If none of the above is possible, I think that at least \symbf should be made a true no-op on what it cannot be made bold, so that at least something like \symbf{\mathbf{\hat{\alpha}}} could deliver a bold accent over a bold alpha by a mere wrapping of the \hat{\alpha}.

Check/indicate

stone-zeng commented 5 years ago

IMHO, there is no need to use "bold" symbols (I mean non-letters or non-digits) in mathematical context. So \symbf command or \mathbf with mathbf=sym option will only make letters in bold version.

Note that a unicode/opentype math font will have special tricks on the accents (like TopAccentHorizontal value) to keep the position correct, while a normal text font will not do that. Therefore, simply use \mathbf will not give the thing you want:

image

\documentclass{article}
\usepackage{unicode-math}

\setmainfont{TeX Gyre Heros}
\setmathfont{XITS Math}

\begin{document}
\[ \symbf{H}+\symbf{\hat{H}}+\mathbf{H}+\mathbf{\hat{H}} \]
\end{document}

The most ideal solution that I can find, is to create a real bold version of a unicode/opentype math font:

image

\documentclass{article}
\usepackage{unicode-math}

\setmainfont{TeX Gyre Heros}
\setmathfont{XITS Math}
\setmathfont{XITS Math Bold}[version=bold]

\begin{document}
\[ \hat{H}+\symbf{\hat{\symit{H}}}+\symbf{H}+\symbf{\hat{H}}+\mathbf{H}+\mathbf{\hat{H}} \]
\mathversion{bold}
\[ \hat{H}+\symbf{\hat{\symit{H}}}+\symbf{H}+\symbf{\hat{H}}+\mathbf{H}+\mathbf{\hat{H}} \]
\end{document}

However, I still can't find an elegant way to create "a regular version symbol with a bold accent". Maybe we should add these symbols in the same font.
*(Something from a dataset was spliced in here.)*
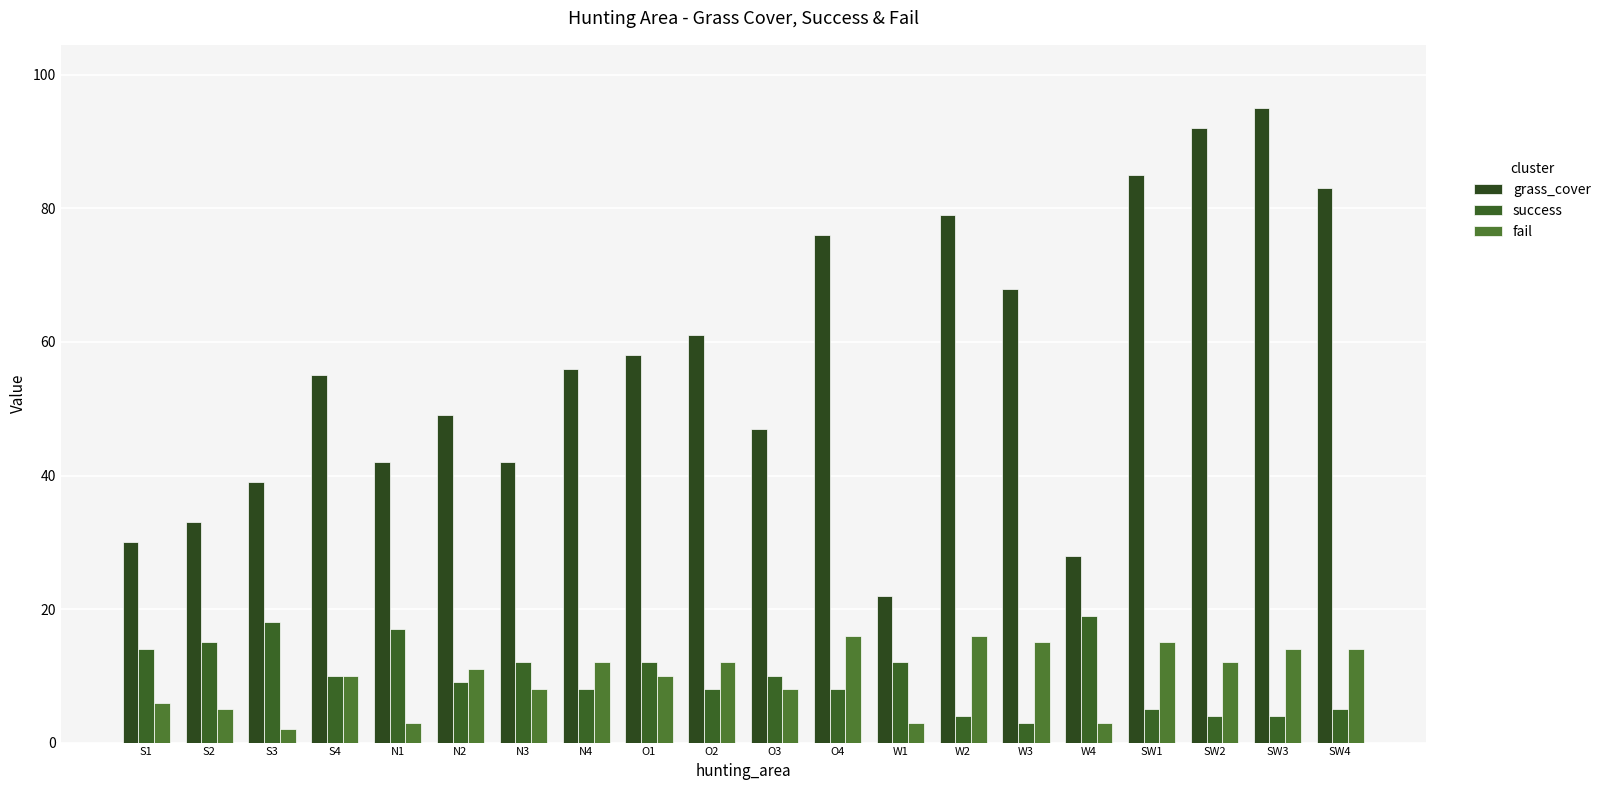

How many data points in grass_cover are less than 56?

10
But is it really necessary?

callegar commented 5 years ago

IMHO, there is no need to use "bold" symbols (I mean non-letters or non-digits) in mathematical context.

While I tend to agree that some notations are overly complicated, unfortunately, this tends to depend more on the practices of different communities in different scientific fields than on individual opinions.

The most ideal solution that I can find, is to create a real bold version of a unicode/opentype math font

This is still not enough, because you may that bold italic H with a bold accent in an equation where all the rest of the equation is not bold and because you can only switch to the bold math version outside math mode, mixing the bold and the non-bold version in an equation is quite hard to do. For instance, try to place a non-bold subscript on the side of that bold italic H keeping the correct spacing.

Most important, in some notation you need to get the bold version of something to indicate some variant or some specific instance of it. So you need to be able to wrap in a command something that is not bold and get its bold version by the wrapping. Which is the problem that bm tried to solve with plain latex.